┌──

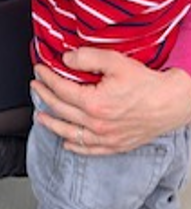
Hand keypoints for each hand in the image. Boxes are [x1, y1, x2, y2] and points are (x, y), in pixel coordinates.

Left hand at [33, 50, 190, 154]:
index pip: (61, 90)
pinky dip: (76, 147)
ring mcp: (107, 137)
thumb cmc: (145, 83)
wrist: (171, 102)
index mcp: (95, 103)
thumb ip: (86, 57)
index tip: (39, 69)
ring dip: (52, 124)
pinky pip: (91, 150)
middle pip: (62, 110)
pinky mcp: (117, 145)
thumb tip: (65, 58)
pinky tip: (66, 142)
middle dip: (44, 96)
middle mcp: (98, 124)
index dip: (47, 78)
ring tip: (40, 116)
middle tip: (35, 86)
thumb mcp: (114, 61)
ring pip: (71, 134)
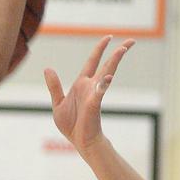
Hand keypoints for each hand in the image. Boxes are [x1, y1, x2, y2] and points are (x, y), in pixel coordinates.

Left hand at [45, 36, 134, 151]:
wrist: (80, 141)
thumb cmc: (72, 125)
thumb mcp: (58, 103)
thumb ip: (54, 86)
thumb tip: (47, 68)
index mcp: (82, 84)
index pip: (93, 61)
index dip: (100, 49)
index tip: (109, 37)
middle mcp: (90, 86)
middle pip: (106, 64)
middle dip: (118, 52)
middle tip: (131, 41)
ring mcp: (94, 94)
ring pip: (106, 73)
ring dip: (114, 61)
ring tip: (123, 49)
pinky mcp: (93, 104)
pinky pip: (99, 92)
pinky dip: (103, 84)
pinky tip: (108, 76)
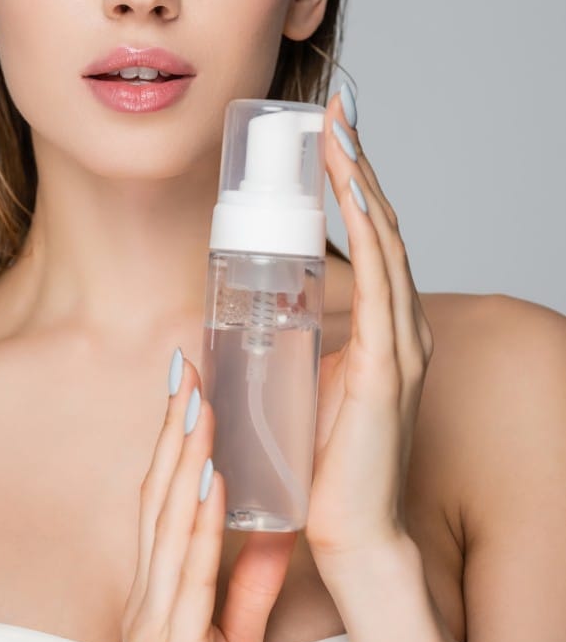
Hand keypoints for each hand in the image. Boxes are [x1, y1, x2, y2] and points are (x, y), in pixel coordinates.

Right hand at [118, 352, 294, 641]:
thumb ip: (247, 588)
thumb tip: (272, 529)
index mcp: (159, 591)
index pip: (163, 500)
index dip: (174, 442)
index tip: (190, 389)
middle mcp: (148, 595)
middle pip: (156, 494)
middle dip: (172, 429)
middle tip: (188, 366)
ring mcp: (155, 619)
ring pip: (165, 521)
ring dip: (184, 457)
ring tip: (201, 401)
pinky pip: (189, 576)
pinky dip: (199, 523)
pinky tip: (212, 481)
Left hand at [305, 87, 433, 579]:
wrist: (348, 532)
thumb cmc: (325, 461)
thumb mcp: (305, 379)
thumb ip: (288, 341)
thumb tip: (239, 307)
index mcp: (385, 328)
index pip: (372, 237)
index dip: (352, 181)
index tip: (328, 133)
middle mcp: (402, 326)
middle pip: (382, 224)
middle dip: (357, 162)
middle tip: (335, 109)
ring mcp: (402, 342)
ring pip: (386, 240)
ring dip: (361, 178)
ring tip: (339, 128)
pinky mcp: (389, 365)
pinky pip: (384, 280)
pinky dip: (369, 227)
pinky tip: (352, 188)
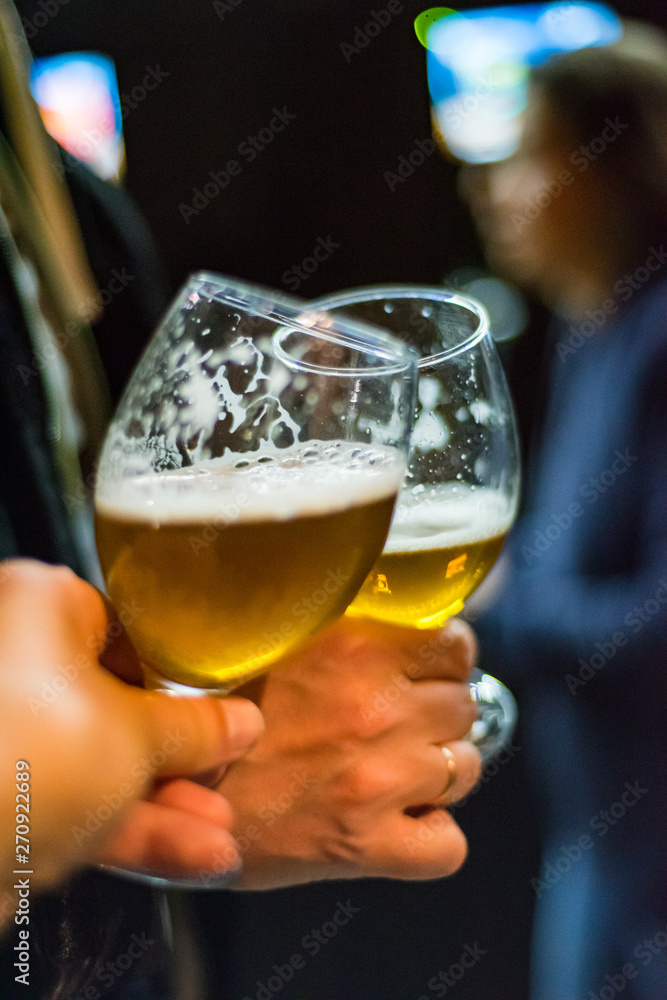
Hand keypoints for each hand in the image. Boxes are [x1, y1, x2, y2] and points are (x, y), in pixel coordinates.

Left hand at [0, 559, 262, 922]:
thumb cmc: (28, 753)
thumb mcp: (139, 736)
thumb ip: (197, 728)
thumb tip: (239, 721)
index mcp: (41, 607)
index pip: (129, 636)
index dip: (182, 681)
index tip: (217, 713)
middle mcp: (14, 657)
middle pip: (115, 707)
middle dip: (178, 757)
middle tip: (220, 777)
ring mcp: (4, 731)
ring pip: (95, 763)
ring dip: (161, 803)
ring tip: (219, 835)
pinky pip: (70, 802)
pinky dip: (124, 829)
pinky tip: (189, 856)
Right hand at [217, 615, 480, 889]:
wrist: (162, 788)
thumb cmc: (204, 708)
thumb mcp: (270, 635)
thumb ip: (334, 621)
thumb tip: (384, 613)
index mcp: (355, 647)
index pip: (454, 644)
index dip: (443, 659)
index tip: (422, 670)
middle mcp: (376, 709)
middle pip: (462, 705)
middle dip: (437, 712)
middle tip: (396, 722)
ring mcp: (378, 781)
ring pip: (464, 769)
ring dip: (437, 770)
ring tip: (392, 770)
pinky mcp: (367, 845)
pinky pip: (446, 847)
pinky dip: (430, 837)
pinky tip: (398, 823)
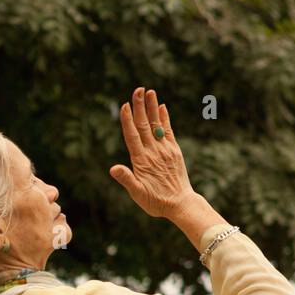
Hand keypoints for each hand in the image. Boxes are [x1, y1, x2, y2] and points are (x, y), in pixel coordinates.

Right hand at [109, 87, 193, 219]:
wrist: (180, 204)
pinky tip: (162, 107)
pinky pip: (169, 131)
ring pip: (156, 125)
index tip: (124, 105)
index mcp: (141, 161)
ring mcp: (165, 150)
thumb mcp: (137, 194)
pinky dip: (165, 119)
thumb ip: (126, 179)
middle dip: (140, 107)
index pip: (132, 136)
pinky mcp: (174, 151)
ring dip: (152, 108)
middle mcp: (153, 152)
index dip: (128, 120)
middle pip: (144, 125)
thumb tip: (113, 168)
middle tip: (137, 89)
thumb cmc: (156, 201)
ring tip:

└──

> Task requirements
Through the line containing "thumb ip: (54, 86)" and no further, restate the data above word for word from its first line, leaving out pictures.

> Task output
Hand keypoints for each hand in the image. Boxes are [x1, y1, x2, y2] and points are (x, y), in pixel coordinates.

Left hand at [33, 50, 190, 154]:
index pip: (61, 90)
pinky dip: (76, 147)
ring mcp: (107, 137)
thumb cmc: (145, 83)
wrist: (171, 102)
index mcp: (95, 103)
thumb ip: (86, 57)
index tip: (39, 69)
ring dip: (52, 124)
pinky pip: (91, 150)
middle pip: (62, 110)
pinky mcp: (117, 145)
thumb tip: (65, 58)
pinky tip: (66, 142)
middle dip: (44, 96)
middle mcp: (98, 124)
index dip: (47, 78)
ring tip: (40, 116)
middle tip: (35, 86)
thumb mcp: (114, 61)
ring pip: (71, 134)
Hand keypoints for each hand in the image. Boxes are [x1, y1, x2, y2] and points are (x, y), in pixel coordinates.

Left hand at [45, 36, 134, 151]:
wrist: (80, 141)
thumb cmc: (72, 125)
thumb mcp: (58, 103)
thumb ip: (54, 86)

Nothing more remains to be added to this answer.